Unfortunately, the same cannot be said about Sarah the matriarch, who at the beginning of this week’s parsha, Chayei Sarah, meaning, “the life of Sarah,” dies at 127 years of age. In the opening verses, Abraham returns to Hebron to “eulogize his wife Sarah and bewail her” following her death in Kiriath arba (Gen. 2:2). Though Sarah’s life is long, the abrupt transition to her death following the Akedah at the conclusion of Parshat Vayeira without citation of time, cause, nor a listing of her lineage, suggests that Sarah’s death was both sudden and unintended by God. Rashi provides a midrash that it was Satan who told her the events of the Akedah but before Satan could divulge that Isaac survived, Sarah let out six cries and her soul left her body (Ber. Rab. 58:5). According to the midrash, Sarah’s death would have occurred before Abraham and Isaac returned. Whether they learned of her death before, or upon, their return, Sarah’s death comes as a shock to Abraham and Isaac who, I’m imagine, like so many survivors of sudden loss, never thought they would be burying Sarah when they returned home.

Adding to his stress, Abraham is then burdened with planning Sarah’s burial with no leads on burial sites; as the text states, “And Abraham arose from before his dead, and he spoke to the sons of Heth saying, ‘I am a stranger and an inhabitant with you. Give me burial property with you, so that I may bury my dead from before me” (Gen. 23:3-4). In knowing what he would attempt to do to Isaac, one would think that Abraham could have taken the time to discuss, with Sarah, her final wishes, should something happen to her while he and Isaac were away. Up to that moment, Abraham was keen on choosing the “good” path, and “one who chooses the good path,” according to Rabbi Shimon, “plans for the future” (Avot 2:9).

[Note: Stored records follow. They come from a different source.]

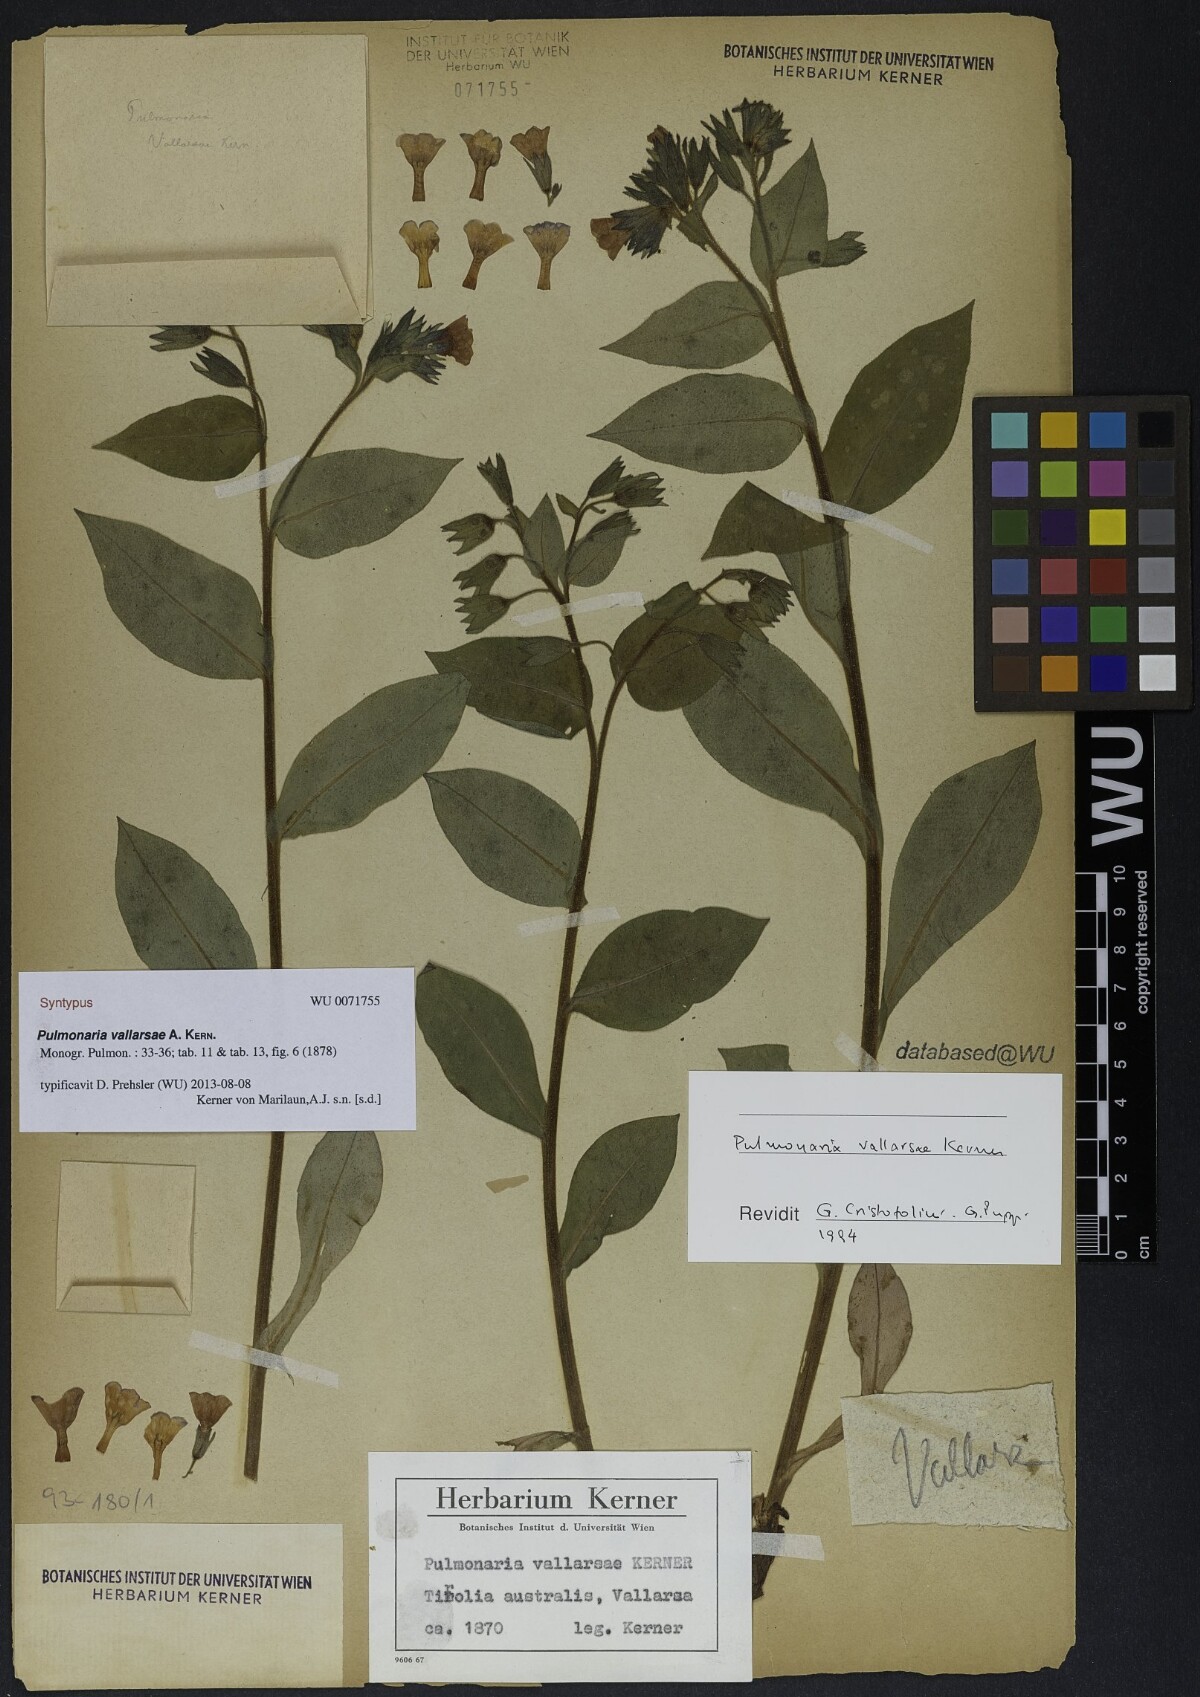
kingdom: Plantae
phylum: Tracheophyta
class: Magnoliopsida
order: Boraginales
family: Boraginaceae
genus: Pulmonaria
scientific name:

In this case, Chayei Sarah serves as a reminder that it is never too early to think about end-of-life affairs. We may think we have ample time, but we never know what could happen tomorrow. It is scary to know that we are all “terminal” but like I’ve observed with those whom I’ve accompanied in their final hours of life, nobody wants to have to make the decision to either not call the ambulance should they go into cardiac arrest, or take their spouse, parent, child, or friend off life-support because in most instances, those are the decisions that drive surviving family members apart. Let us instead learn from the life of Sarah and use the time we fortunately have left to lessen the burden on those who will survive us and instruct them on how we want to be interred and remembered so they don’t have to. Though we may not be around to see it, it will be the kindest act we can do for them when that moment comes.